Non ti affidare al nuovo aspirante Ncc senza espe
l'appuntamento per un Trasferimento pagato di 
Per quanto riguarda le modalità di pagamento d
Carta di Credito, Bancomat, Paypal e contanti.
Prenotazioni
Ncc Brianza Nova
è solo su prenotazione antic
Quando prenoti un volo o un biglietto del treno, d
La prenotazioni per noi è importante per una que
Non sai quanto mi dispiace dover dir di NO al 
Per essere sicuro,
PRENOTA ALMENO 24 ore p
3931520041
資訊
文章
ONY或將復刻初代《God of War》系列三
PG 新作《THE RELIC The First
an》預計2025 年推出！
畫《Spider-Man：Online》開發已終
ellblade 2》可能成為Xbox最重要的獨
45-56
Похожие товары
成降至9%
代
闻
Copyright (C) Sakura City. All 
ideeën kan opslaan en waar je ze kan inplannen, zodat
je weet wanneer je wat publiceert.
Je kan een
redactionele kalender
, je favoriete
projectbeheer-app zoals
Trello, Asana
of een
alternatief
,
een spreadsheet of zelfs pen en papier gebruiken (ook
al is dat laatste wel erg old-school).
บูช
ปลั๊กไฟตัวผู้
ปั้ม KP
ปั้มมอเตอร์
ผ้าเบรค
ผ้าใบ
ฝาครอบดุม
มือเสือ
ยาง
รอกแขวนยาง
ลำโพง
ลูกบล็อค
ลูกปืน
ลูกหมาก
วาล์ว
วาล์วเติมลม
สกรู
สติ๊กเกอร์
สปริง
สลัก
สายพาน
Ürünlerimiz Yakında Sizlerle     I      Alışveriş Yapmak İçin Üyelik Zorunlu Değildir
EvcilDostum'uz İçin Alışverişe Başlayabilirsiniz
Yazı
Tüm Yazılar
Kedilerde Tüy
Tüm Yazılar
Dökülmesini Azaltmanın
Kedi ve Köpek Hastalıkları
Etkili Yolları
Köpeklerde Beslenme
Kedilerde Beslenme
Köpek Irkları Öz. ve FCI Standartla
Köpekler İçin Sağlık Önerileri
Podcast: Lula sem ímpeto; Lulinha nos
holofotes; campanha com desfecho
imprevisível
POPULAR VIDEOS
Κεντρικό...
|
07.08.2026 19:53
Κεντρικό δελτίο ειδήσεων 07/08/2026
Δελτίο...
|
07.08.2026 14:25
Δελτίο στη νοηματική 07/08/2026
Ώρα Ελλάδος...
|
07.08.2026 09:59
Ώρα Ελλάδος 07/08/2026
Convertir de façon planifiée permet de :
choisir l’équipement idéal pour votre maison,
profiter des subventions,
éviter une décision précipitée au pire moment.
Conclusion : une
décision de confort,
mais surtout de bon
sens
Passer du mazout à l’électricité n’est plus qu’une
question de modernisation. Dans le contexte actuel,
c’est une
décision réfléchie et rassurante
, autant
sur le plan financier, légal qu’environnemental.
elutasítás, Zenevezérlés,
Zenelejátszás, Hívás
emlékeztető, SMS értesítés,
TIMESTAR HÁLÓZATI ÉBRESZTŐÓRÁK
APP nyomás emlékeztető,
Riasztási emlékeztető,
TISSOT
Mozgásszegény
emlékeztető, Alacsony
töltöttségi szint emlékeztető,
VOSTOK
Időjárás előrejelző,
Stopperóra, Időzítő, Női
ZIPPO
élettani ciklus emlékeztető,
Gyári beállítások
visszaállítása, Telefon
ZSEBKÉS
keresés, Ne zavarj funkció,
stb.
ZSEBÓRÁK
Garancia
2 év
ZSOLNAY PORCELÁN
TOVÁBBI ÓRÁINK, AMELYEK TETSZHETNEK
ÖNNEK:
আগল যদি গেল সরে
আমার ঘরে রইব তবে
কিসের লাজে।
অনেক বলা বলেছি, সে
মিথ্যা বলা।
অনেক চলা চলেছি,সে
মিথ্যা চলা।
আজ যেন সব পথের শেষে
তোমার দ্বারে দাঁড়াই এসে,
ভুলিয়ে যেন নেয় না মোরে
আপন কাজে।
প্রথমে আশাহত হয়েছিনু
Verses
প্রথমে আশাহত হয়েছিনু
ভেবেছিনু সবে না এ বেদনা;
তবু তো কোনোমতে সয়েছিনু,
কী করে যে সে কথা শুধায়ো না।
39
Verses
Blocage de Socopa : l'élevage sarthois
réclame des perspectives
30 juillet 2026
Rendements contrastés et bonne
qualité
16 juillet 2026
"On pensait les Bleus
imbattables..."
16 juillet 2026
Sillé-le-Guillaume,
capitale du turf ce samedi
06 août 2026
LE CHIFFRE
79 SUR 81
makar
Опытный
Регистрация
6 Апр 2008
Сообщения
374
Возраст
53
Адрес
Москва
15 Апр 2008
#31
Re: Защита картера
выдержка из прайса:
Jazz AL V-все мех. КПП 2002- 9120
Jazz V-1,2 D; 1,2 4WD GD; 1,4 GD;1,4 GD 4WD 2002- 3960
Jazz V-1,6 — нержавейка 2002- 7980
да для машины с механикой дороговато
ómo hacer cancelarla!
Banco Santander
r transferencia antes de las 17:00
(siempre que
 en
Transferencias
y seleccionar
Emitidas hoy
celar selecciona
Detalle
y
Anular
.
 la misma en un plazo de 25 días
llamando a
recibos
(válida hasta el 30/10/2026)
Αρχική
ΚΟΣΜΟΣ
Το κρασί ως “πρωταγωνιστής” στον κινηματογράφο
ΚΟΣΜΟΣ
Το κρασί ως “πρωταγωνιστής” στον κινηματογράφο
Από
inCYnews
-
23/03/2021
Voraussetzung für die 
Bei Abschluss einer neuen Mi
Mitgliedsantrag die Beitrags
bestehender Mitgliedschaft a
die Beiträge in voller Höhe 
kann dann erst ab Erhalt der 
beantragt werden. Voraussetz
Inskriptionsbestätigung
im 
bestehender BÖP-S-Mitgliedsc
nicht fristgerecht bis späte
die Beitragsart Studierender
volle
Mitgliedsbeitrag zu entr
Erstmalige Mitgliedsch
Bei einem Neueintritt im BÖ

----------------------------------------

YOUR ASSIGNMENT:
All lines above between those holding "Passer du mazout" and "ZSOLNAY PORCELÁN", inclusive, must be set down unchanged, and no other line may be included.

YOUR SOLUTION:
Passer du mazout à l’électricité n’est plus qu’une
question de modernisation. Dans le contexte actuel,
c’est une
décision réfléchie et rassurante
, autant
sur le plan financier, légal qu’environnemental.
elutasítás, Zenevezérlés,
Zenelejátszás, Hívás
emlékeztető, SMS értesítés,
TIMESTAR HÁLÓZATI ÉBRESZTŐÓRÁK
APP nyomás emlékeztető,
Riasztási emlékeztető,
TISSOT
Mozgásszegény
emlékeztető, Alacsony
töltöttségi szint emlékeztető,
VOSTOK
Időjárás előrejelző,
Stopperóra, Időzítő, Női
ZIPPO
élettani ciklus emlékeztető,
Gyári beállítások
visszaállítása, Telefon
ZSEBKÉS
keresés, Ne zavarj funkció,
stb.
ZSEBÓRÁK
Garancia
2 év
ZSOLNAY PORCELÁN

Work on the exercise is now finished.